World’s First Malaria Vaccine: The World Health Organization (WHO) has endorsed the first anti-malarial vaccine. WHO said it is recommending the widespread use of malaria vaccine among children in sub-Saharan Africa and in other regions with moderate to high P. falciparum malaria transmission.
WHO Chief on World’s First Malaria Vaccine
WHO Director-General Tedros Adhanom Ghebreyesus said the long-awaited World’s First Malaria Vaccine for children is a breakthrough for science, child health and malaria control. He said using this vaccine on top of existing tools to prevent malaria could save tens of thousands of young lives each year.

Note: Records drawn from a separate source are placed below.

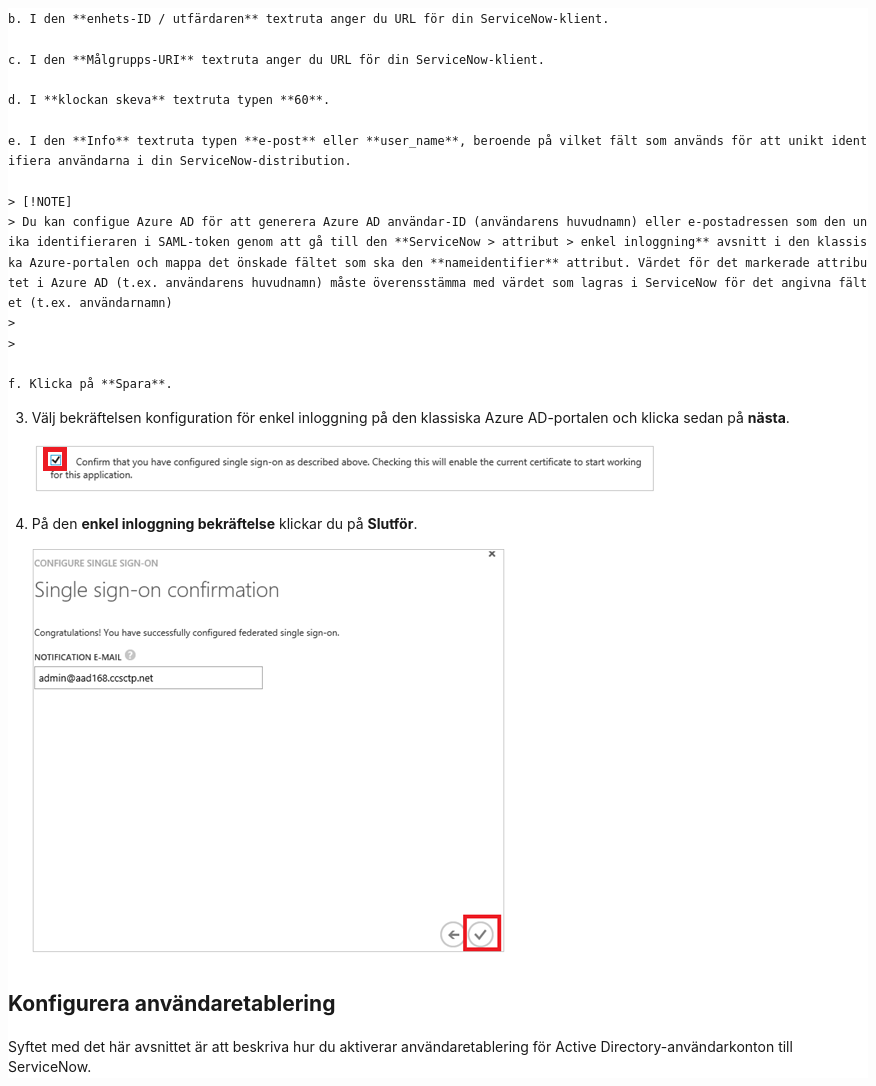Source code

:     b. I den **enhets-ID / utfärdaren** textruta anger du URL för din ServiceNow-klient.
   
    c. I den **Målgrupps-URI** textruta anger du URL för din ServiceNow-klient. 
   
    d. I **klockan skeva** textruta typen **60**.
   
    e. I den **Info** textruta typen **e-post** eller **user_name**, beroende på vilket fält som används för att unikt identifiera användarna i din ServiceNow-distribution.
   
    > [!NOTE]
    > Du kan configue Azure AD för att generera Azure AD användar-ID (användarens huvudnamn) eller e-postadressen som den unika identifieraren i SAML-token genom att gå till den **ServiceNow > attribut > enkel inloggning** avsnitt i den klassiska Azure-portalen och mappa det önskade fältet som ska den **nameidentifier** attribut. Värdet för det markerade attributet i Azure AD (t.ex. användarens huvudnamn) måste överensstämma med värdet som lagras i ServiceNow för det angivna fältet (t.ex. användarnamn)
    > 
    > 
   
    f. Klicka på **Spara**. 

3. Välj bekräftelsen konfiguration för enkel inloggning på den klassiska Azure AD-portalen och klicka sedan på **nästa**. 
   
    ![Konfigurera enkel inloggning](./media/active-directory-saas-servicenow-tutorial/IC7694990.png "Konfigurera enkel inloggning")

4. På den **enkel inloggning bekräftelse** klickar du på **Slutför**.
   
    ![Konfigurera enkel inloggning](./media/active-directory-saas-servicenow-tutorial/IC7694991.png "Konfigurera enkel inloggning")

## <a name="configuring-user-provisioning"></a>Konfigurera användaretablering
Syftet med det här avsnittet är att beskriva hur du aktiverar användaretablering för Active Directory-användarkonton till ServiceNow.


[1]: ./media/active-directory-saas-servicenow-tutorial/tutorial_general_01.png
[2]: ./media/active-directory-saas-servicenow-tutorial/tutorial_general_02.png
[3]: ./media/active-directory-saas-servicenow-tutorial/tutorial_general_03.png
[4]: ./media/active-directory-saas-servicenow-tutorial/tutorial_general_04.png
[5]: ./media/active-directory-saas-servicenow-tutorial/tutorial_general_05.png
[6]: ./media/active-directory-saas-servicenow-tutorial/tutorial_general_06.png
[7]:  ./media/active-directory-saas-servicenow-tutorial/tutorial_general_050.png
[10]: ./media/active-directory-saas-servicenow-tutorial/tutorial_general_060.png
[11]: ./media/active-directory-saas-servicenow-tutorial/tutorial_general_070.png
[20]: ./media/active-directory-saas-servicenow-tutorial/tutorial_general_100.png
[200]: ./media/active-directory-saas-servicenow-tutorial/tutorial_general_200.png
[201]: ./media/active-directory-saas-servicenow-tutorial/tutorial_general_201.png
[203]: ./media/active-directory-saas-servicenow-tutorial/tutorial_general_203.png
[204]: ./media/active-directory-saas-servicenow-tutorial/tutorial_general_204.png
[205]: ./media/active-directory-saas-servicenow-tutorial/tutorial_general_205.png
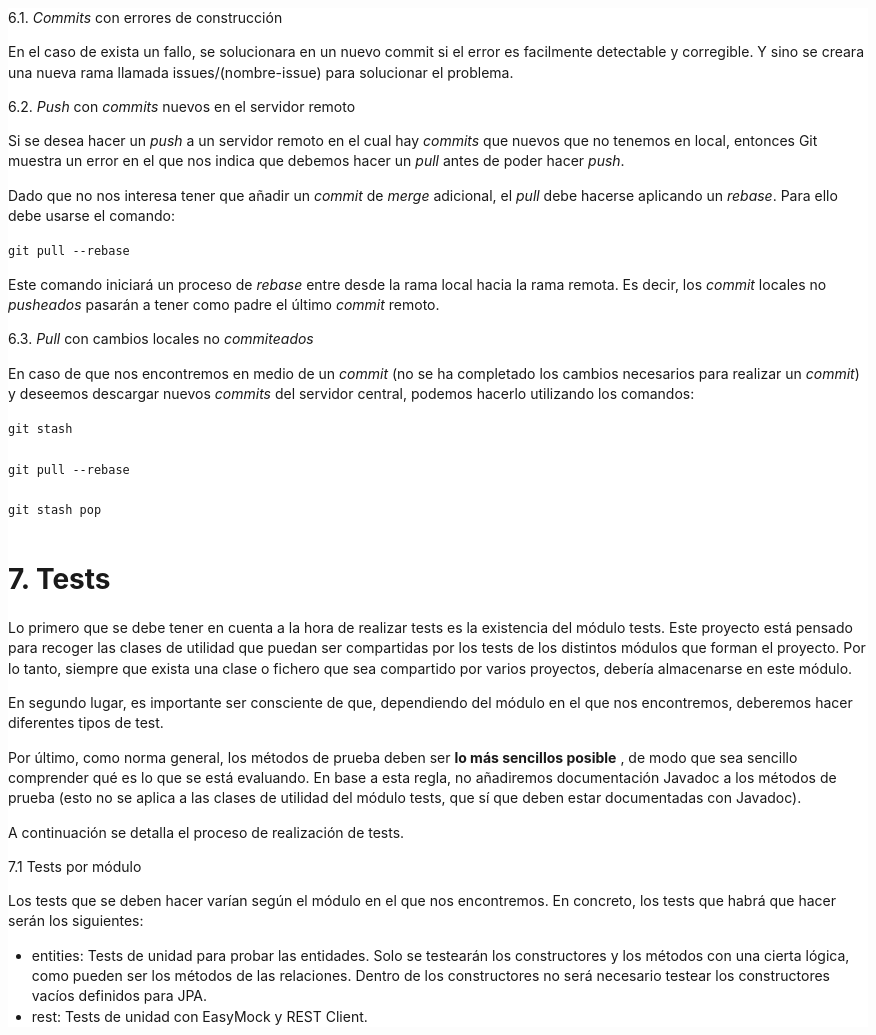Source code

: 6.1. _Commits_ con errores de construcción

En el caso de exista un fallo, se solucionara en un nuevo commit si el error es facilmente detectable y corregible. Y sino se creara una nueva rama llamada issues/(nombre-issue) para solucionar el problema.

6.2. _Push_ con _commits_ nuevos en el servidor remoto

Si se desea hacer un _push_ a un servidor remoto en el cual hay _commits_ que nuevos que no tenemos en local, entonces Git muestra un error en el que nos indica que debemos hacer un _pull_ antes de poder hacer _push_.

Dado que no nos interesa tener que añadir un _commit_ de _merge_ adicional, el _pull_ debe hacerse aplicando un _rebase_. Para ello debe usarse el comando:

`git pull --rebase`

Este comando iniciará un proceso de _rebase_ entre desde la rama local hacia la rama remota. Es decir, los _commit_ locales no _pusheados_ pasarán a tener como padre el último _commit_ remoto.

6.3. _Pull_ con cambios locales no _commiteados_

En caso de que nos encontremos en medio de un _commit_ (no se ha completado los cambios necesarios para realizar un _commit_) y deseemos descargar nuevos _commits_ del servidor central, podemos hacerlo utilizando los comandos:
```
git stash

git pull --rebase

git stash pop
```
# 7. Tests

Lo primero que se debe tener en cuenta a la hora de realizar tests es la existencia del módulo tests. Este proyecto está pensado para recoger las clases de utilidad que puedan ser compartidas por los tests de los distintos módulos que forman el proyecto. Por lo tanto, siempre que exista una clase o fichero que sea compartido por varios proyectos, debería almacenarse en este módulo.

En segundo lugar, es importante ser consciente de que, dependiendo del módulo en el que nos encontremos, deberemos hacer diferentes tipos de test.

Por último, como norma general, los métodos de prueba deben ser **lo más sencillos posible** , de modo que sea sencillo comprender qué es lo que se está evaluando. En base a esta regla, no añadiremos documentación Javadoc a los métodos de prueba (esto no se aplica a las clases de utilidad del módulo tests, que sí que deben estar documentadas con Javadoc).

A continuación se detalla el proceso de realización de tests.

7.1 Tests por módulo

Los tests que se deben hacer varían según el módulo en el que nos encontremos. En concreto, los tests que habrá que hacer serán los siguientes:

- entities: Tests de unidad para probar las entidades. Solo se testearán los constructores y los métodos con una cierta lógica, como pueden ser los métodos de las relaciones. Dentro de los constructores no será necesario testear los constructores vacíos definidos para JPA.
- rest: Tests de unidad con EasyMock y REST Client.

Malaria remains a primary cause of childhood illness and death in sub-Saharan Africa, according to the WHO.
WHO recommendation for the RTS,S malaria vaccine
Based on the advice of two WHO global advisory bodies, one for immunization and the other for malaria, the Organization recommends that:
WHO recommends that in the context of comprehensive malaria control the RTS,S/AS01 malaria vaccine be used for the prevention of P. falciparum malaria in children living in regions with moderate to high transmission as defined by WHO.
RTS,S/AS01 malaria vaccine should be provided in a schedule of 4 doses in children from 5 months of age for the reduction of malaria disease and burden.
Key findings of the Malaria Vaccine pilots
Key findings of the pilots informed the recommendation based on data and insights generated from two years of vaccination in child health clinics in the three pilot countries, implemented under the leadership of the Ministries of Health of Ghana, Kenya and Malawi. Findings include:
- Feasible to deliver: Vaccine introduction is feasible, improves health and saves lives, with good and equitable coverage of RTS,S seen through routine immunization systems. This occurred even in the context of the COVID-19 pandemic.
- Reaching the unreached: RTS,S increases equity in access to malaria prevention.
- Data from the pilot programme showed that more than two-thirds of children in the 3 countries who are not sleeping under a bednet are benefitting from the RTS,S vaccine.
- Layering the tools results in over 90% of children benefitting from at least one preventive intervention (insecticide treated bednets or the malaria vaccine).
- Strong safety profile: To date, more than 2.3 million doses of the vaccine have been administered in 3 African countries – the vaccine has a favorable safety profile.
- No negative impact on uptake of bednets, other childhood vaccinations, or health seeking behavior for febrile illness. In areas where the vaccine has been introduced, there has been no decrease in the use of insecticide-treated nets, uptake of other childhood vaccinations or health seeking behavior for febrile illness.
- High impact in real-life childhood vaccination settings: Significant reduction (30%) in deadly severe malaria, even when introduced in areas where insecticide-treated nets are widely used and there is good access to diagnosis and treatment.
- Highly cost-effective: Modelling estimates that the vaccine is cost effective in areas of moderate to high malaria transmission.
Next steps for the WHO-recommended malaria vaccine will include funding decisions from the global health community for broader rollout, and country decision-making on whether to adopt the vaccine as part of national malaria control strategies.
Countries that have eliminated malaria
In 2019, 27 countries reported fewer than 100 indigenous cases of the disease, up from 6 countries in 2000.
Over the last two decades, 11 countries have been certified by the WHO Director-General as malaria-free: United Arab Emirates (2007), Morocco (2010), Turkmenistan (2010), Armenia (2011), Sri Lanka (2016), Kyrgyzstan (2016), Paraguay (2018), Uzbekistan (2018), Algeria (2019), Argentina (2019), and El Salvador (2021).